Request:
The answer should be one number: the count of lines in the listing below with "questions" in them.

Supplied material:
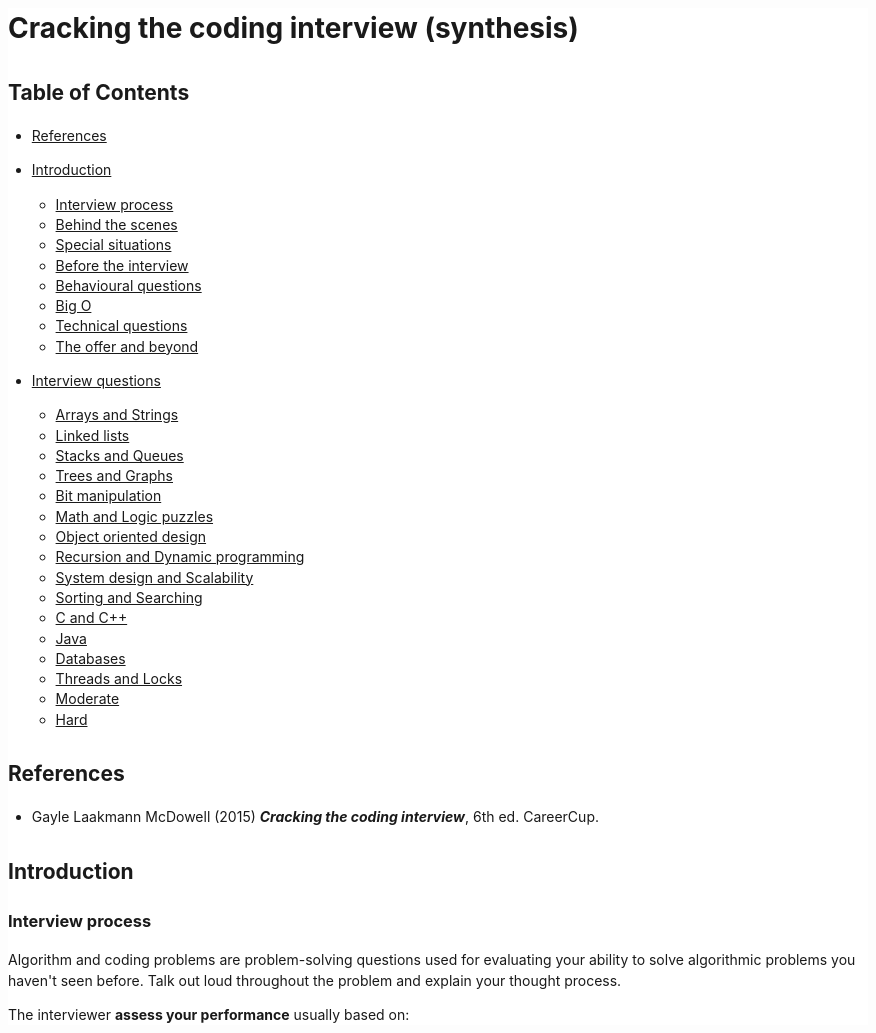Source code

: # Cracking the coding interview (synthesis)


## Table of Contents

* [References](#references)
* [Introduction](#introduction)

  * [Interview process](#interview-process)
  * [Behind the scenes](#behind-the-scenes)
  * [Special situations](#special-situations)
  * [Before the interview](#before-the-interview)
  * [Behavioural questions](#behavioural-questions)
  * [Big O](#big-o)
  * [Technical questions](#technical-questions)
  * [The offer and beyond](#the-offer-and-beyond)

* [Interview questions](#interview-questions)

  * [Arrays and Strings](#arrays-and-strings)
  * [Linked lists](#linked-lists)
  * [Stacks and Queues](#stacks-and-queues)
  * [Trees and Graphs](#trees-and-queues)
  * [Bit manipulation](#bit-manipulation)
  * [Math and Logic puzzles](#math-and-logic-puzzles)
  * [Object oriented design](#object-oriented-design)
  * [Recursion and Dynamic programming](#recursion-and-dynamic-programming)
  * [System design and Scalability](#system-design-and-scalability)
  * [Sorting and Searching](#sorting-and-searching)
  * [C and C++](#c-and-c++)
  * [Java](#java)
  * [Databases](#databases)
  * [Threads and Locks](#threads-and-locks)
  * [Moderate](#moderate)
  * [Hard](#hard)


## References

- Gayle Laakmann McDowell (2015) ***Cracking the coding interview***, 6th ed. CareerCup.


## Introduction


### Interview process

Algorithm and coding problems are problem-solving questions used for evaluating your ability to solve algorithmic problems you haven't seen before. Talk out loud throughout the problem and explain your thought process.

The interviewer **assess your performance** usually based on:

==

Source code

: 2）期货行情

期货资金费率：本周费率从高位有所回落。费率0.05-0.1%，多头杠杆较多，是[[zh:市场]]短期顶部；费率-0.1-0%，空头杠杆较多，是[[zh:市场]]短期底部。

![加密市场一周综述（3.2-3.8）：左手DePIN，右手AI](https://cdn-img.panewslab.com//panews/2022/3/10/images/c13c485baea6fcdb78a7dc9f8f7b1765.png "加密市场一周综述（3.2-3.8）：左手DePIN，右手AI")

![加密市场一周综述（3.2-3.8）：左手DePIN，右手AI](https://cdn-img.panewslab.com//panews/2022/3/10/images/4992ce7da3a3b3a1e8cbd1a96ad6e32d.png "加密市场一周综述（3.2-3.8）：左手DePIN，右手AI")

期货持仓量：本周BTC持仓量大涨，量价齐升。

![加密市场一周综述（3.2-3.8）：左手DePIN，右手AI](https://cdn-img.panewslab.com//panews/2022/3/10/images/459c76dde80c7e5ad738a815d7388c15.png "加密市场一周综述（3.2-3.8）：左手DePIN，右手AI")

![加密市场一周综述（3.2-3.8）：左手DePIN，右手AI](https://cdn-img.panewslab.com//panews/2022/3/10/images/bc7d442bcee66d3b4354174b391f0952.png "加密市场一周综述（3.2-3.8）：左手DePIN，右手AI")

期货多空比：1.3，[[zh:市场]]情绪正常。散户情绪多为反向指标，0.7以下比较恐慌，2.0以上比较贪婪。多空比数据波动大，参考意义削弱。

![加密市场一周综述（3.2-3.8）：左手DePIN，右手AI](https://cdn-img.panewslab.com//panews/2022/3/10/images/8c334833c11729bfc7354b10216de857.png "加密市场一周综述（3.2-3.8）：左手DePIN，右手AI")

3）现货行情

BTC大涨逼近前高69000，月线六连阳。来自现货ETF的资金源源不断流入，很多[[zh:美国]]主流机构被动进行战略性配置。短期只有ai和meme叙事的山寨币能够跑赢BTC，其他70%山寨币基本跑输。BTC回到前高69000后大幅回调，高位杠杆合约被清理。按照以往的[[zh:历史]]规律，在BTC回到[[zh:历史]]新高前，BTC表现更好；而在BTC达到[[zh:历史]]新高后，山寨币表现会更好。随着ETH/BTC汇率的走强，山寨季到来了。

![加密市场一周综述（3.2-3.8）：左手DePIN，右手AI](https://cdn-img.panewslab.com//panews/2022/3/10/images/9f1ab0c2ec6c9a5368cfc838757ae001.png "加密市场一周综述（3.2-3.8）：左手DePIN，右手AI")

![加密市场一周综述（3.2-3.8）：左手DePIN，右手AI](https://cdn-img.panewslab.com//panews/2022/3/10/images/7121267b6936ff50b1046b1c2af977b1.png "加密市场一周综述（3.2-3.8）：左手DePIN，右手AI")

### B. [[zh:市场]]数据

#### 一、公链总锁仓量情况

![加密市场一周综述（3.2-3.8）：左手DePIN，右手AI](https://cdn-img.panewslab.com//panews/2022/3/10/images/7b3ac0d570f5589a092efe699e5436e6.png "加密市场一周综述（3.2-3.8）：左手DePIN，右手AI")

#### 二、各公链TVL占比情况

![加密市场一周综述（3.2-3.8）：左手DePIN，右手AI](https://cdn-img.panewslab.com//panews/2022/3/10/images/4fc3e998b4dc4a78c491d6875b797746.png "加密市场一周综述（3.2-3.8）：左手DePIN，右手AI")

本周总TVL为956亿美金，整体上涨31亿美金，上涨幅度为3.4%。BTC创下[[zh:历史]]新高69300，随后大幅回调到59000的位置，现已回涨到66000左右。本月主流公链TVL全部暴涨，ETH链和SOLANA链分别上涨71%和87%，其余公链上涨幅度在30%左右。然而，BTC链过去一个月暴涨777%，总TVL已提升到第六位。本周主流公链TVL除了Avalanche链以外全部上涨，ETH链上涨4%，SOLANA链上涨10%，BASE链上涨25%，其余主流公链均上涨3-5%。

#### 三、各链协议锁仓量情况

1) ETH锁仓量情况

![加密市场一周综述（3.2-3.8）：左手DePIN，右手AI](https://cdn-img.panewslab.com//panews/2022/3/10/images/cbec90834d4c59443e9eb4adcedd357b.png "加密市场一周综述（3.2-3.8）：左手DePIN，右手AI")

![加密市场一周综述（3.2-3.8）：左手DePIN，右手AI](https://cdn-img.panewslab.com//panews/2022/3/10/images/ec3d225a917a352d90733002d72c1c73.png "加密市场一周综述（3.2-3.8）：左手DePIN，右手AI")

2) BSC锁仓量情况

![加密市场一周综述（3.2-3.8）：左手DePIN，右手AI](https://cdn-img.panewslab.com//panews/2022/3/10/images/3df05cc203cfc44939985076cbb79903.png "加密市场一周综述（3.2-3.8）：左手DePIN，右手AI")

--

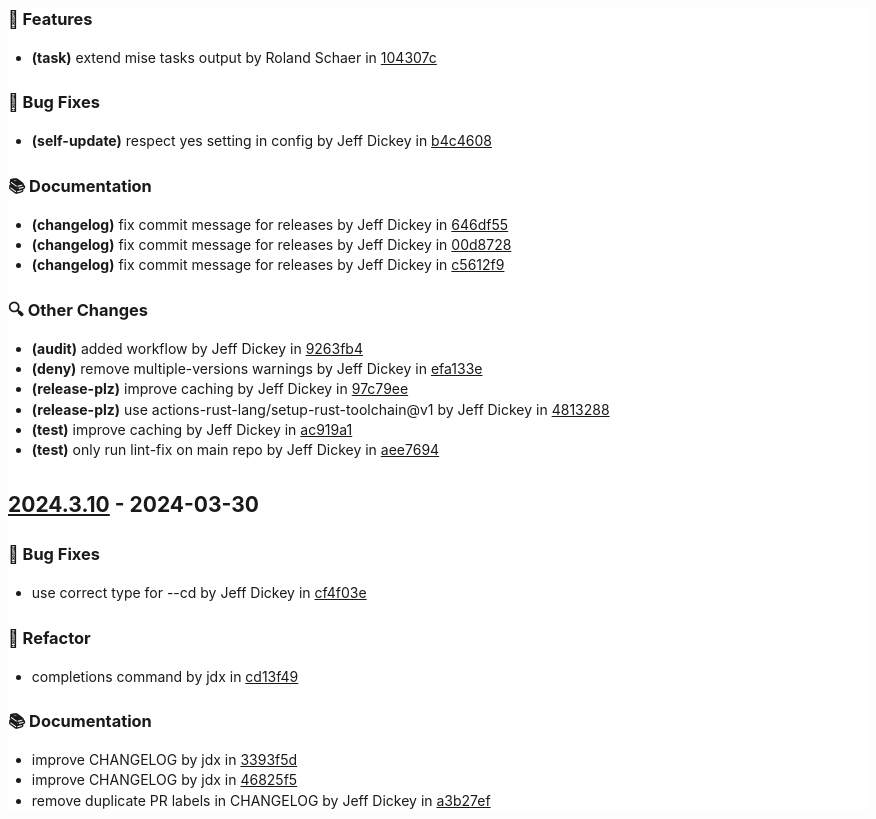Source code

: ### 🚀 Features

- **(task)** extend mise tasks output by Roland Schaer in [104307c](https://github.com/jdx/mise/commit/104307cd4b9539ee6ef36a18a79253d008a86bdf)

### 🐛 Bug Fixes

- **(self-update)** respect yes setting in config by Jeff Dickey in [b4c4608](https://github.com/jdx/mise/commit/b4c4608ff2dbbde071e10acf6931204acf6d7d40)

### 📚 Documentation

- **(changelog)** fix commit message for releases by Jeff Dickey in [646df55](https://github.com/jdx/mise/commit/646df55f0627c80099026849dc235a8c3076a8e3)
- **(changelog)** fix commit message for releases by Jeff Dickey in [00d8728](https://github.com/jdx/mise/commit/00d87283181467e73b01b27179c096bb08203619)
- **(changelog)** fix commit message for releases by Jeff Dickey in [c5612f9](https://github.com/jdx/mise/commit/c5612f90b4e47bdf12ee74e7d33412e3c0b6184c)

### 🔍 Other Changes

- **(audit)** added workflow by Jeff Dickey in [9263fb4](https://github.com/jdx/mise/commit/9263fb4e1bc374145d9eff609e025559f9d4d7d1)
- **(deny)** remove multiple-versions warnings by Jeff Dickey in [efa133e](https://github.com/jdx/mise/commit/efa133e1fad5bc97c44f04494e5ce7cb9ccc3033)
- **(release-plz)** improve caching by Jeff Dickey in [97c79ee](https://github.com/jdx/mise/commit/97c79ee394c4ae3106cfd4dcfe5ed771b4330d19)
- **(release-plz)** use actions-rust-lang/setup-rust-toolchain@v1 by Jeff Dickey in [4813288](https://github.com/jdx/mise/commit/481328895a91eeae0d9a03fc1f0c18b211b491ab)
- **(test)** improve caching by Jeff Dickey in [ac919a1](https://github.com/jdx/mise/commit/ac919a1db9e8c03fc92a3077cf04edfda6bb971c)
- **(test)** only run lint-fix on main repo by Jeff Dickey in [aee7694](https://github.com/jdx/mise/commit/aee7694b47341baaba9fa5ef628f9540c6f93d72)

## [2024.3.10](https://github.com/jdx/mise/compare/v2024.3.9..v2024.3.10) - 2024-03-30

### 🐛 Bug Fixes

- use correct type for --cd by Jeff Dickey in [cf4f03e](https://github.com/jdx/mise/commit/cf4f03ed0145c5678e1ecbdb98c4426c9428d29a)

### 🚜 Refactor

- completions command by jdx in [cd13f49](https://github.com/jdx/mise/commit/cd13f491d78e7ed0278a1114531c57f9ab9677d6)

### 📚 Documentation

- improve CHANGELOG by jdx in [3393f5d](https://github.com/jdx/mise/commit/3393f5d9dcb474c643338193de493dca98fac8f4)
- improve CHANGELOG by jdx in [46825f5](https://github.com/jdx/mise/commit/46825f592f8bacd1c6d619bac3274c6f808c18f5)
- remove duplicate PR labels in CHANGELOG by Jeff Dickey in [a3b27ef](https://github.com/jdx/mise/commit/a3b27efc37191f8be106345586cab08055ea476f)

Result of this exercise:
4